In case you don’t know the story, it’s like this: We’ve gone to Mars! And, Watney is an astronaut on a Mars mission who accidentally gets stranded on the planet. Oops. The whole novel is about how we works to survive on the surface. How he feeds himself, how he makes contact with NASA, how he’s eventually rescued. There were so many tense moments and so many funny moments and so many wonderful, “let’s work this problem” moments. This book reminded me why thirteen year old Kate wanted to work for NASA. (She didn’t want to be an astronaut. She wanted to be one of the nerds on the ground that runs eleven thousand different scenarios so that things don’t explode or go wrong (and so there is a back up plan when things do explode and go wrong.) Thirteen year old Kate, much like [redacted] year old Kate is claustrophobic and could never be an astronaut. Riding on the subway freaks out her a little. Especially when it stops between stations, for the love of god.)

So, this was a really excellent book and I want to sing the praises of the narrator of the audio book for a moment.
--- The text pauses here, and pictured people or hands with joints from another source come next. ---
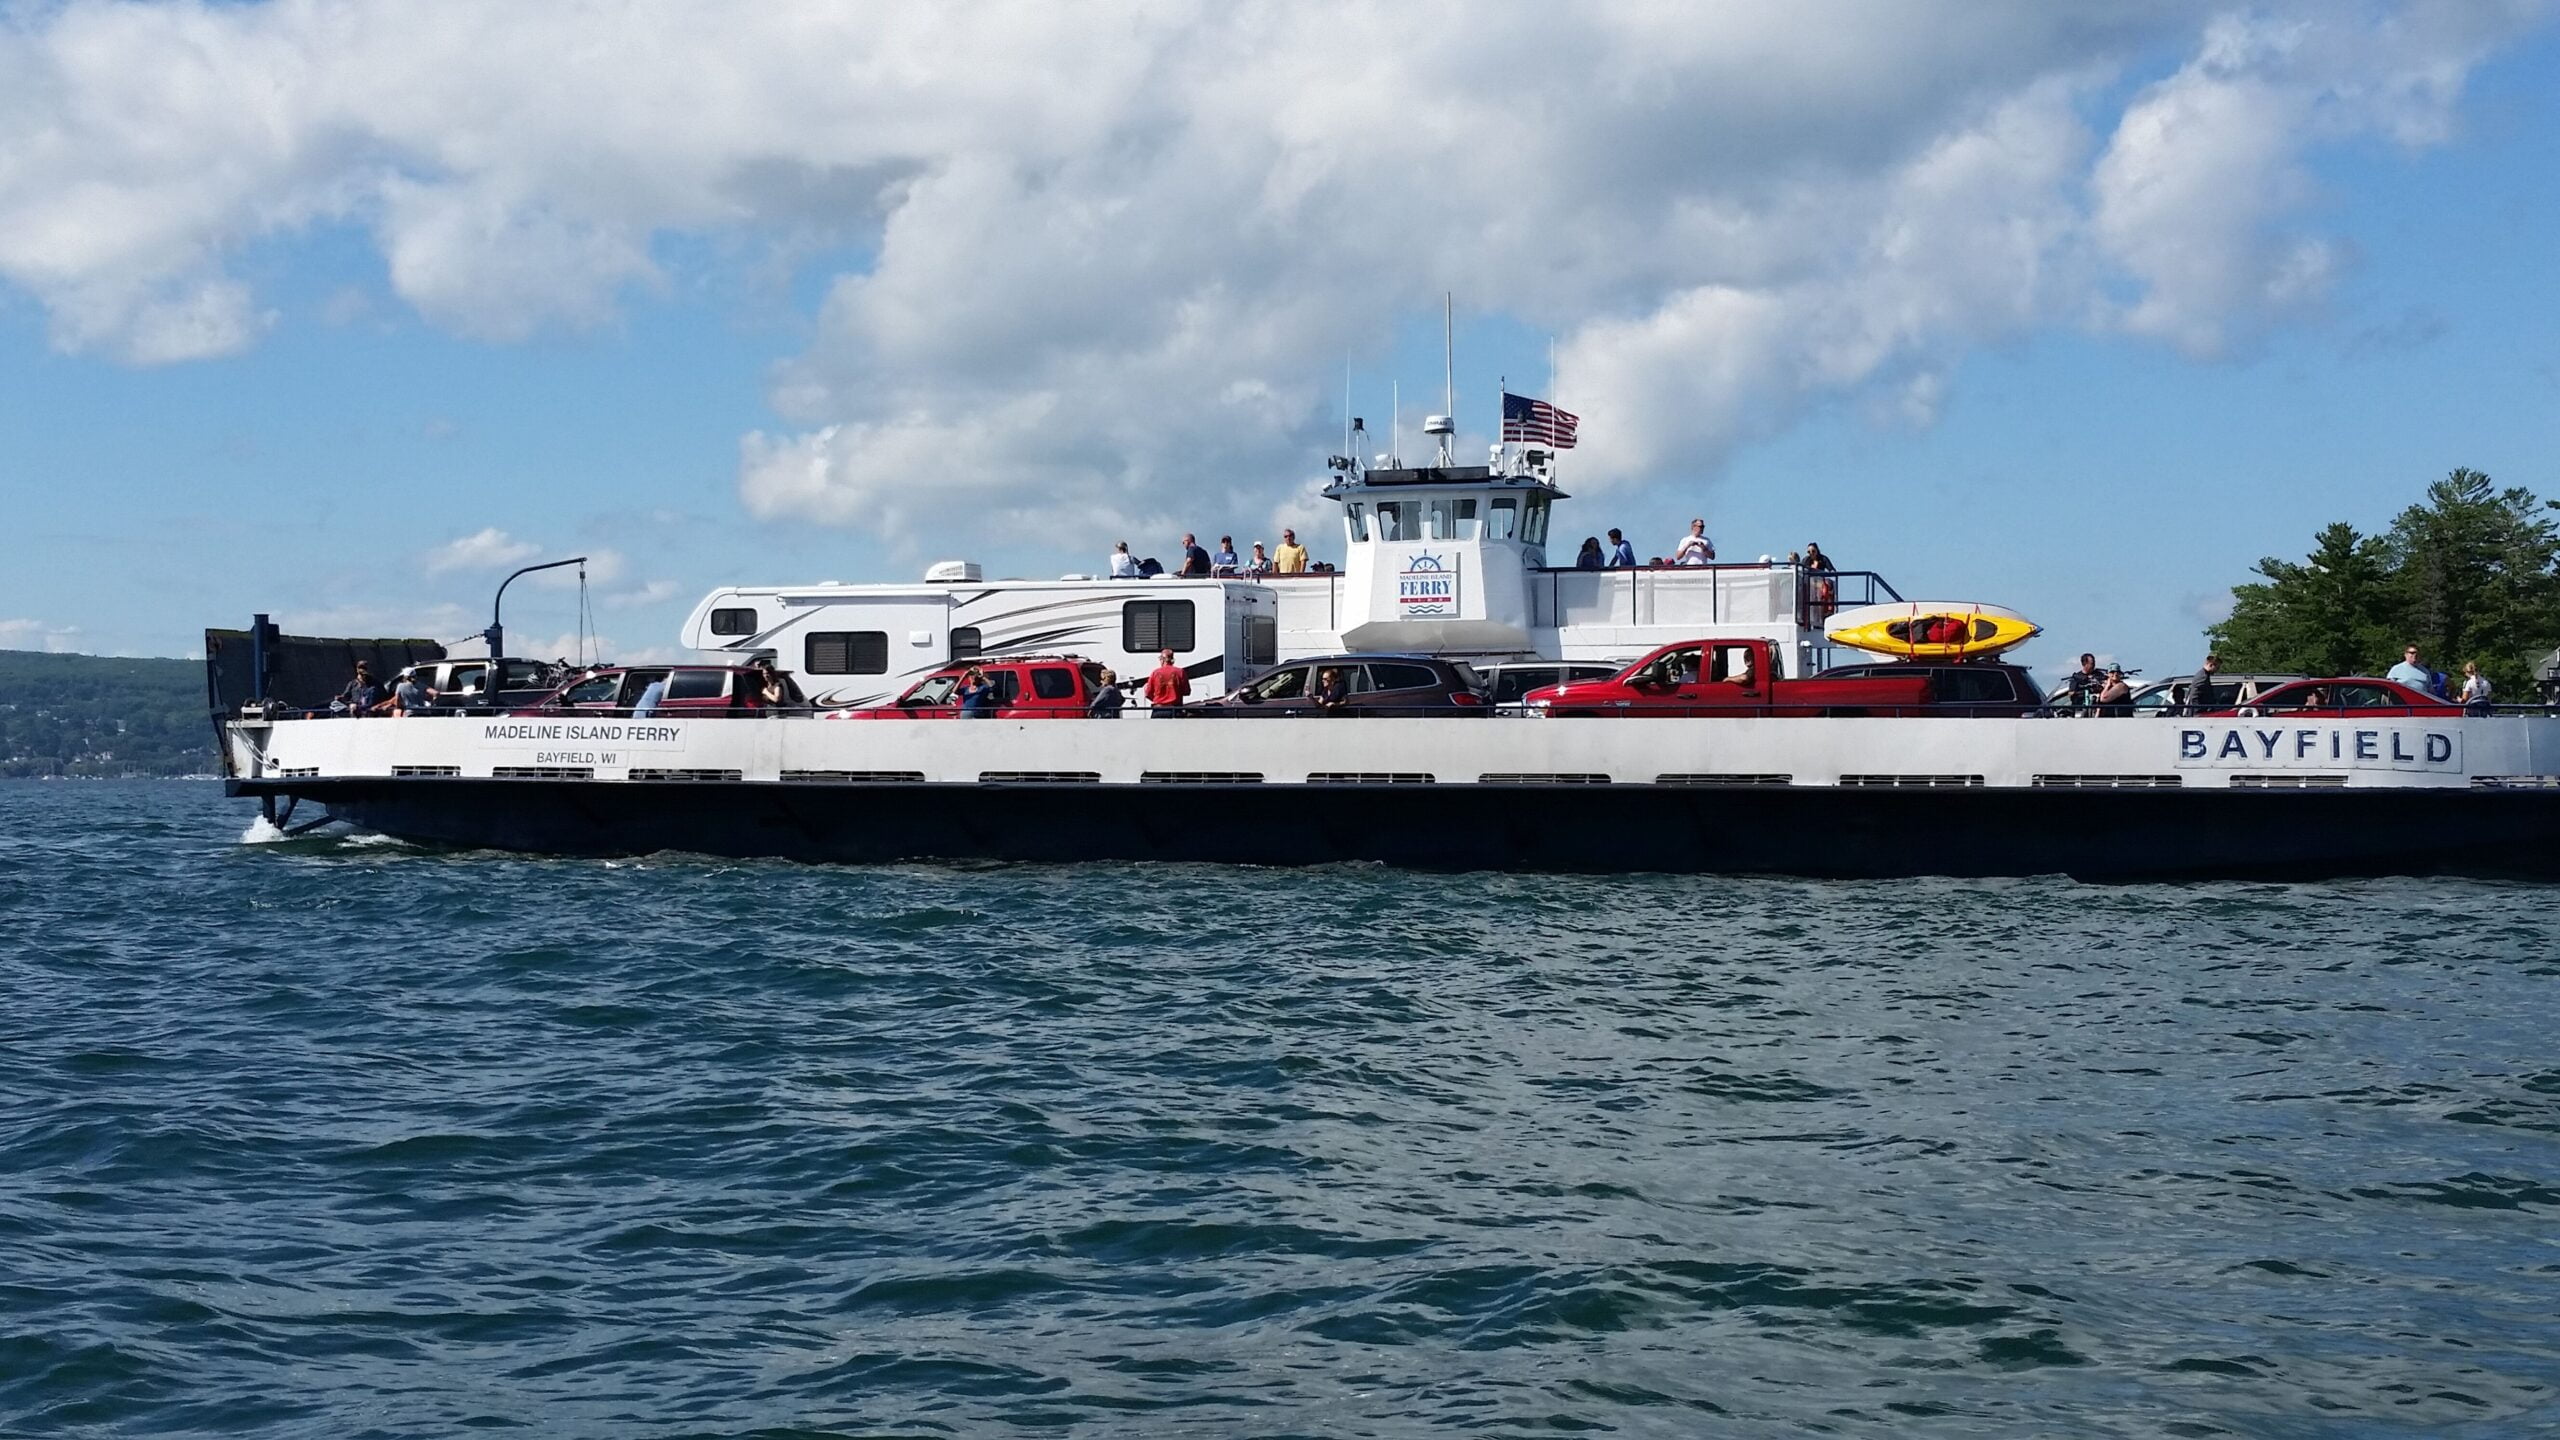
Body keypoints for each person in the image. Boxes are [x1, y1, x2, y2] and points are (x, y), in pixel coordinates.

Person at [1803, 541, 1838, 620]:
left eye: (1813, 551)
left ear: (1817, 551)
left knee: (1827, 587)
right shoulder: (1806, 560)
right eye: (1809, 552)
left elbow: (1831, 569)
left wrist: (1831, 572)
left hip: (1820, 582)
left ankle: (1827, 610)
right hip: (1810, 583)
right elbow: (1801, 569)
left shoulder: (1823, 559)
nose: (1811, 553)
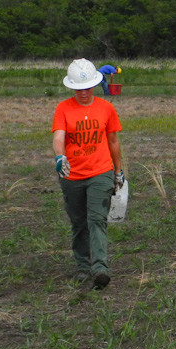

I can’t say enough good things about them. Bray did such an amazing job that two things have happened. 1. I’ve looked for other audio books they’ve narrated just because they narrated it and 2. I’ve pretty much decided that I’m never going to see the movie because Matt Damon isn’t Mark Watney. He won’t sound right.

I highly recommend this book. If you somehow also missed the hype and you’re interested in space, suspense, and occasional comic relief, she should pick this book up!

This counts as my Audiobook for the Diverse Stacks, Diverse Lives Reading Challenge.